Like anyone who has been burdened with a patronymic they despised, particularly one that schoolboys found laughable, one strove to avoid mentioning it.
In marriage I chose a man with a simple name, only to have my German laundry mangle it thoroughly. In later life I took on the name of a Russian immigrant’s progeny who had come through Ellis Island. I leave it to the imagination what a scramble they made of that.
Finally I was swift enough to request my very own name.
Think of it!
My very own name that I wouldn’t have to change on my Social Security card or driver’s license, nor my bank accounts and on and on.
I confess it went to my head. A lawyer told me about the DBA (Doing Business As) confection, whereby a person could also – given an established name and bank account, do business and even incorporate if necessary. Now I didn’t have to ask permission to raise a loan, to establish credit, own whatever car I could afford. Take a trip around the world. Oh heavenly joy!

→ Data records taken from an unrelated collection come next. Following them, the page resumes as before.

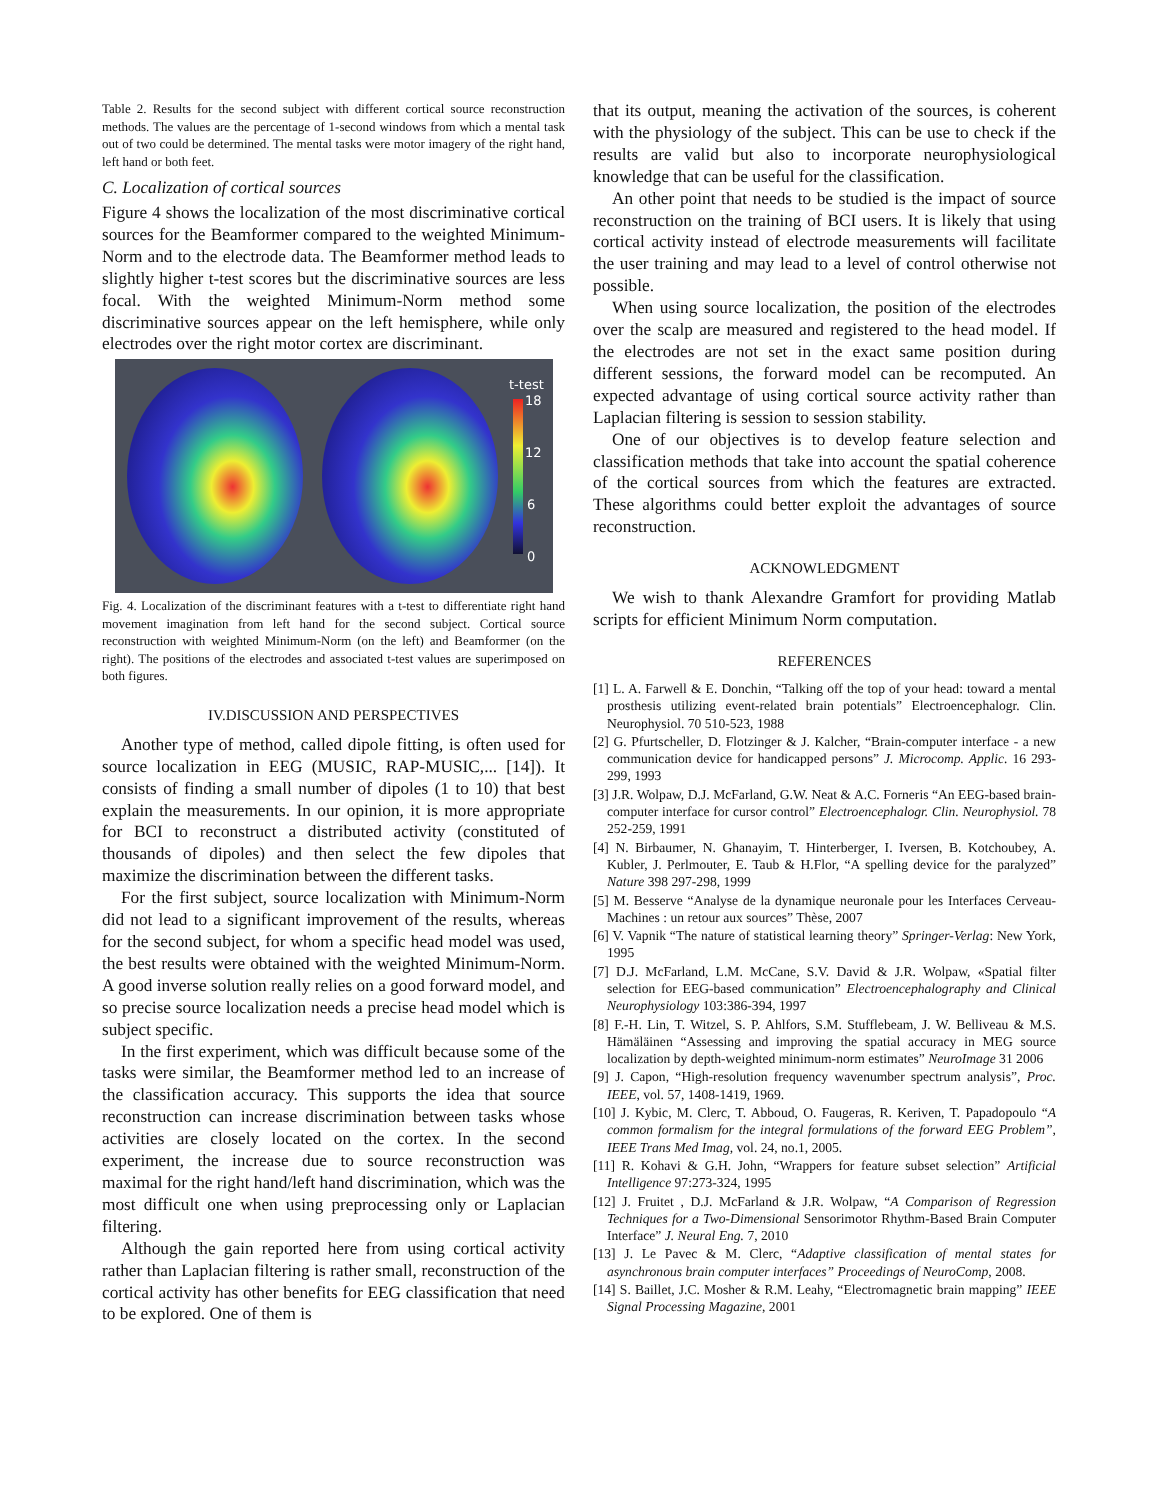Table 2. Results for the second subject with different cortical source reconstruction methods. The values are the percentage of 1-second windows from which a mental task out of two could be determined. The mental tasks were motor imagery of the right hand, left hand or both feet.
C. Localization of cortical sources
Figure 4 shows the localization of the most discriminative cortical sources for the Beamformer compared to the weighted Minimum-Norm and to the electrode data. The Beamformer method leads to slightly higher t-test scores but the discriminative sources are less focal. With the weighted Minimum-Norm method some discriminative sources appear on the left hemisphere, while only electrodes over the right motor cortex are discriminant.
t-test
18
12
6
0
Fig. 4. Localization of the discriminant features with a t-test to differentiate right hand movement imagination from left hand for the second subject. Cortical source reconstruction with weighted Minimum-Norm (on the left) and Beamformer (on the right). The positions of the electrodes and associated t-test values are superimposed on both figures.
IV.DISCUSSION AND PERSPECTIVES
Another type of method, called dipole fitting, is often used for source localization in EEG (MUSIC, RAP-MUSIC,... [14]). It consists of finding a small number of dipoles (1 to 10) that best explain the measurements. In our opinion, it is more appropriate for BCI to reconstruct a distributed activity (constituted of thousands of dipoles) and then select the few dipoles that maximize the discrimination between the different tasks.
For the first subject, source localization with Minimum-Norm did not lead to a significant improvement of the results, whereas for the second subject, for whom a specific head model was used, the best results were obtained with the weighted Minimum-Norm. A good inverse solution really relies on a good forward model, and so precise source localization needs a precise head model which is subject specific.
In the first experiment, which was difficult because some of the tasks were similar, the Beamformer method led to an increase of the classification accuracy. This supports the idea that source reconstruction can increase discrimination between tasks whose activities are closely located on the cortex. In the second experiment, the increase due to source reconstruction was maximal for the right hand/left hand discrimination, which was the most difficult one when using preprocessing only or Laplacian filtering.
Although the gain reported here from using cortical activity rather than Laplacian filtering is rather small, reconstruction of the cortical activity has other benefits for EEG classification that need to be explored. One of them is
that its output, meaning the activation of the sources, is coherent with the physiology of the subject. This can be use to check if the results are valid but also to incorporate neurophysiological knowledge that can be useful for the classification.
An other point that needs to be studied is the impact of source reconstruction on the training of BCI users. It is likely that using cortical activity instead of electrode measurements will facilitate the user training and may lead to a level of control otherwise not possible.
When using source localization, the position of the electrodes over the scalp are measured and registered to the head model. If the electrodes are not set in the exact same position during different sessions, the forward model can be recomputed. An expected advantage of using cortical source activity rather than Laplacian filtering is session to session stability.
One of our objectives is to develop feature selection and classification methods that take into account the spatial coherence of the cortical sources from which the features are extracted. These algorithms could better exploit the advantages of source reconstruction.
ACKNOWLEDGMENT
We wish to thank Alexandre Gramfort for providing Matlab scripts for efficient Minimum Norm computation.
REFERENCES
[1] L. A. Farwell & E. Donchin, “Talking off the top of your head: toward a mental prosthesis utilizing event-related brain potentials” Electroencephalogr. Clin. Neurophysiol. 70 510-523, 1988
[2] G. Pfurtscheller, D. Flotzinger & J. Kalcher, “Brain-computer interface - a new communication device for handicapped persons” J. Microcomp. Applic. 16 293-299, 1993
[3] J.R. Wolpaw, D.J. McFarland, G.W. Neat & A.C. Forneris “An EEG-based brain-computer interface for cursor control” Electroencephalogr. Clin. Neurophysiol. 78 252-259, 1991
[4] N. Birbaumer, N. Ghanayim, T. Hinterberger, I. Iversen, B. Kotchoubey, A. Kubler, J. Perlmouter, E. Taub & H.Flor, “A spelling device for the paralyzed” Nature 398 297-298, 1999
[5] M. Besserve “Analyse de la dynamique neuronale pour les Interfaces Cerveau-Machines : un retour aux sources” Thèse, 2007
[6] V. Vapnik “The nature of statistical learning theory” Springer-Verlag: New York, 1995
[7] D.J. McFarland, L.M. McCane, S.V. David & J.R. Wolpaw, «Spatial filter selection for EEG-based communication” Electroencephalography and Clinical Neurophysiology 103:386-394, 1997
[8] F.-H. Lin, T. Witzel, S. P. Ahlfors, S.M. Stufflebeam, J. W. Belliveau & M.S. Hämäläinen “Assessing and improving the spatial accuracy in MEG source localization by depth-weighted minimum-norm estimates” NeuroImage 31 2006
[9] J. Capon, “High-resolution frequency wavenumber spectrum analysis”, Proc. IEEE, vol. 57, 1408-1419, 1969.
[10] J. Kybic, M. Clerc, T. Abboud, O. Faugeras, R. Keriven, T. Papadopoulo “A common formalism for the integral formulations of the forward EEG Problem”, IEEE Trans Med Imag, vol. 24, no.1, 2005.
[11] R. Kohavi & G.H. John, “Wrappers for feature subset selection” Artificial Intelligence 97:273-324, 1995
[12] J. Fruitet , D.J. McFarland & J.R. Wolpaw, “A Comparison of Regression Techniques for a Two-Dimensional Sensorimotor Rhythm-Based Brain Computer Interface” J. Neural Eng. 7, 2010
[13] J. Le Pavec & M. Clerc, “Adaptive classification of mental states for asynchronous brain computer interfaces” Proceedings of NeuroComp, 2008.
[14] S. Baillet, J.C. Mosher & R.M. Leahy, “Electromagnetic brain mapping” IEEE Signal Processing Magazine, 2001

One word everybody recognizes, his name emblazoned, carved in stone, mind you, to raise the citizens of Athens to defend themselves en masse.
Pericles. Such power! Everybody answered his call to arms.
And there one day, at the Ethnographic museum in Athens, I saw the very tablet on which the word was spread, and though my grasp of Ancient Greek was limited to the Greek letter clubs of American universities, I could discern his name, and elements of the proclamation the young docent pointed out.
Thrilling reminder of where it all started: a place where slaves underwrote the seeds of democracy, and where women, if they had the touch of the gods, could be remembered by one name also (Sappho, Cassandra, Medea, Helen- although it took the Trojan disaster to name her fully).
So hurray for the Greeks, despite the scramble they’ve made of their economics.